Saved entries

=== Begin Enclosure ===

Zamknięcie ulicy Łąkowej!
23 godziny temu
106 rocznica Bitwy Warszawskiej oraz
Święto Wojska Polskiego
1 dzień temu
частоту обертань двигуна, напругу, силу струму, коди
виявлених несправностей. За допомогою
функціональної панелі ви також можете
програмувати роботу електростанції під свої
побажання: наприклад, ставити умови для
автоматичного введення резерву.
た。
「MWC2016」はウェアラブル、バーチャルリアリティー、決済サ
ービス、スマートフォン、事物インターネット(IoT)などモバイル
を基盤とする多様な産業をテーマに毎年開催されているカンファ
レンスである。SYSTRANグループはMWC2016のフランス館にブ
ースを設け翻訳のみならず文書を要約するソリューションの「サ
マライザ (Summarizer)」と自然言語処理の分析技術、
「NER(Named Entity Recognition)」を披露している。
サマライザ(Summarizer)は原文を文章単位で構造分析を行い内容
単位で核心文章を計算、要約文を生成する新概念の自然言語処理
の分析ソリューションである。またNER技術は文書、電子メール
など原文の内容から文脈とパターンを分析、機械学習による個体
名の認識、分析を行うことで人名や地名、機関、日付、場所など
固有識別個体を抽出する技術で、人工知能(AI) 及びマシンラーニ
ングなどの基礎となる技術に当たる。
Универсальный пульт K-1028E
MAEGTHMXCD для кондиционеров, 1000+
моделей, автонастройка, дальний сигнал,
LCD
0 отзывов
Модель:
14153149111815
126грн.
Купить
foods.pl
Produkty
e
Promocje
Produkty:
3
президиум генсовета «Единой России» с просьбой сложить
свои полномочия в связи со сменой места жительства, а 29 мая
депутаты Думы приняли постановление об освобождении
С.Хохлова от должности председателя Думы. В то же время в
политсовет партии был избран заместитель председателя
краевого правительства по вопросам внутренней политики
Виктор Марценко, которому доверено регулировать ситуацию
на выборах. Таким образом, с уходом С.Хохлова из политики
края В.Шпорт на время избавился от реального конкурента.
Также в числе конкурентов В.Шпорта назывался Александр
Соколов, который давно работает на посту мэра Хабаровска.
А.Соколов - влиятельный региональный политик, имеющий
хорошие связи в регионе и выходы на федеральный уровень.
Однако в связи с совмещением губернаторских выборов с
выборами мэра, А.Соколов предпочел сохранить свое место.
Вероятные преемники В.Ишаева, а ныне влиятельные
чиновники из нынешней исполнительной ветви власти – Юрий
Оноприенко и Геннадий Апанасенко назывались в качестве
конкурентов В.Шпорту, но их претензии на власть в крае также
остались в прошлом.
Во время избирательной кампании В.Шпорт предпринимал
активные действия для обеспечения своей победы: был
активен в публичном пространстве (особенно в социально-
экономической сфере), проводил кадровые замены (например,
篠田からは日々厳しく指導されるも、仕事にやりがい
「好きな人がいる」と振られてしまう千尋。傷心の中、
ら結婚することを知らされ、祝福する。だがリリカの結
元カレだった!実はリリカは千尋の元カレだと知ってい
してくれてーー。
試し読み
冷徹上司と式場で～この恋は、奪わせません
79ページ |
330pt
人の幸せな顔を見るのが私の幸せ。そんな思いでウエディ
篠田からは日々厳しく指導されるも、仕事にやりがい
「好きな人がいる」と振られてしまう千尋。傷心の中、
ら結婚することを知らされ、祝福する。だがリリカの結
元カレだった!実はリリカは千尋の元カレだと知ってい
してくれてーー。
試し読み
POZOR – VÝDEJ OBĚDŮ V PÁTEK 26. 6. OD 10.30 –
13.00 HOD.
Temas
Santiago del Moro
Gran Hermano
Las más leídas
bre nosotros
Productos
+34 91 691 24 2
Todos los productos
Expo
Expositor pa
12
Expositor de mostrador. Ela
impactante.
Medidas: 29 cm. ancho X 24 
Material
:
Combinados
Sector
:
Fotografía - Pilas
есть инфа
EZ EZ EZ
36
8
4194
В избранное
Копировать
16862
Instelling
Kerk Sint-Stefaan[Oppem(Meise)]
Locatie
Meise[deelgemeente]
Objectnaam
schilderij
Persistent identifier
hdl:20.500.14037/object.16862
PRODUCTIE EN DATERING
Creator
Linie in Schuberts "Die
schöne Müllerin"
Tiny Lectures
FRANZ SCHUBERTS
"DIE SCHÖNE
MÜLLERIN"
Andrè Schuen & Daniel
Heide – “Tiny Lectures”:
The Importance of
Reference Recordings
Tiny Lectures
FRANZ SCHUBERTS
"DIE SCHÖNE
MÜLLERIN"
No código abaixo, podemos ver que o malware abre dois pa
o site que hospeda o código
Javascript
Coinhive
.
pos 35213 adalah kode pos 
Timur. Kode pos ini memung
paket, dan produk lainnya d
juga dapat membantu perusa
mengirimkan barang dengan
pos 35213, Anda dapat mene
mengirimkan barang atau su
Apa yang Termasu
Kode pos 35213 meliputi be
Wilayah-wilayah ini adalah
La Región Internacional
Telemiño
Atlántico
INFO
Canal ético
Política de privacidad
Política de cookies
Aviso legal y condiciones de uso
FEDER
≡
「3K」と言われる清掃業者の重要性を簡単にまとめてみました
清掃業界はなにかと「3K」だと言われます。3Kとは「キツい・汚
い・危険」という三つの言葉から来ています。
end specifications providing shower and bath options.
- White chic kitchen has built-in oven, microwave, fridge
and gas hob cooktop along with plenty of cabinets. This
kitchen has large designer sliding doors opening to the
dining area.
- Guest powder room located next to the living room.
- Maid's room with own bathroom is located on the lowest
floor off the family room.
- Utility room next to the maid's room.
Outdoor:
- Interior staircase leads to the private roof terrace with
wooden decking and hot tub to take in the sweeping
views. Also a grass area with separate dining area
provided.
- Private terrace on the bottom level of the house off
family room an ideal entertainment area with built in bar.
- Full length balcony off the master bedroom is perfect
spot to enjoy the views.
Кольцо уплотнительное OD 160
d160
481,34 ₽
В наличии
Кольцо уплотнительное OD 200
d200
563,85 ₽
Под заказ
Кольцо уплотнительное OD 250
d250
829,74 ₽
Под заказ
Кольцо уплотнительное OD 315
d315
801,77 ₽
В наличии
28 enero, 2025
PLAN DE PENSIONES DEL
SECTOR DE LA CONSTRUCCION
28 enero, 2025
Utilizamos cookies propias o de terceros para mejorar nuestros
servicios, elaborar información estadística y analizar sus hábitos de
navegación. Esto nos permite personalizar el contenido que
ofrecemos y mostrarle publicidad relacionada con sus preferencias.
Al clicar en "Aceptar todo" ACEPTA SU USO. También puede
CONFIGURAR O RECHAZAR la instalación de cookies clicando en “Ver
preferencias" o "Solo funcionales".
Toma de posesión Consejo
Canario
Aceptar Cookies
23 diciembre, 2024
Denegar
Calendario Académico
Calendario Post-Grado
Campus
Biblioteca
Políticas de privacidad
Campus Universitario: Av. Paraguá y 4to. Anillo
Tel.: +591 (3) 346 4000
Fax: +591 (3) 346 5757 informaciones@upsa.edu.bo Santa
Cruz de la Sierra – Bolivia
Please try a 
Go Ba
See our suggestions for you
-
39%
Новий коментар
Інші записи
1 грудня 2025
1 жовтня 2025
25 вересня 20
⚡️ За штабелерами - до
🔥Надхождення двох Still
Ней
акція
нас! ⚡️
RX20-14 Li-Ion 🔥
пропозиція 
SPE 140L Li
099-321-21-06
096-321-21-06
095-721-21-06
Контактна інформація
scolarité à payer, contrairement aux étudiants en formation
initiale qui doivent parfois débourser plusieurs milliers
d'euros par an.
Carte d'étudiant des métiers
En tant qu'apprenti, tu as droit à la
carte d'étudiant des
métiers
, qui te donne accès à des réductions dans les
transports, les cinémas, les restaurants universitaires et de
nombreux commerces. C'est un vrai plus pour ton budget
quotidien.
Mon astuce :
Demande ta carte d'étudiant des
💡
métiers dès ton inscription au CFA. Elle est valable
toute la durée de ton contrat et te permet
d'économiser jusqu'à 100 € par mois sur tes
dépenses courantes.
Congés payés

=== End Enclosure ===

Retype the lines from the very first one down through the line containing "Универсальный пульт K-1028E", including that line.

RESPONSE BOX:
Zamknięcie ulicy Łąkowej!
23 godziny temu
106 rocznica Bitwy Warszawskiej oraz
Święto Wojska Polskiego
1 dzień temu
частоту обертань двигуна, напругу, силу струму, коди
виявлених несправностей. За допомогою
функціональної панелі ви також можете
програмувати роботу електростанції під свої
побажання: наприклад, ставити умови для
автоматичного введення резерву.
た。
「MWC2016」はウェアラブル、バーチャルリアリティー、決済サ
ービス、スマートフォン、事物インターネット(IoT)などモバイル
を基盤とする多様な産業をテーマに毎年開催されているカンファ
レンスである。SYSTRANグループはMWC2016のフランス館にブ
ースを設け翻訳のみならず文書を要約するソリューションの「サ
マライザ (Summarizer)」と自然言語処理の分析技術、
「NER(Named Entity Recognition)」を披露している。
サマライザ(Summarizer)は原文を文章単位で構造分析を行い内容
単位で核心文章を計算、要約文を生成する新概念の自然言語処理
の分析ソリューションである。またNER技術は文書、電子メール
など原文の内容から文脈とパターンを分析、機械学習による個体
名の認識、分析を行うことで人名や地名、機関、日付、場所など
固有識別個体を抽出する技術で、人工知能(AI) 及びマシンラーニ
ングなどの基礎となる技術に当たる。
Универсальный пульт K-1028E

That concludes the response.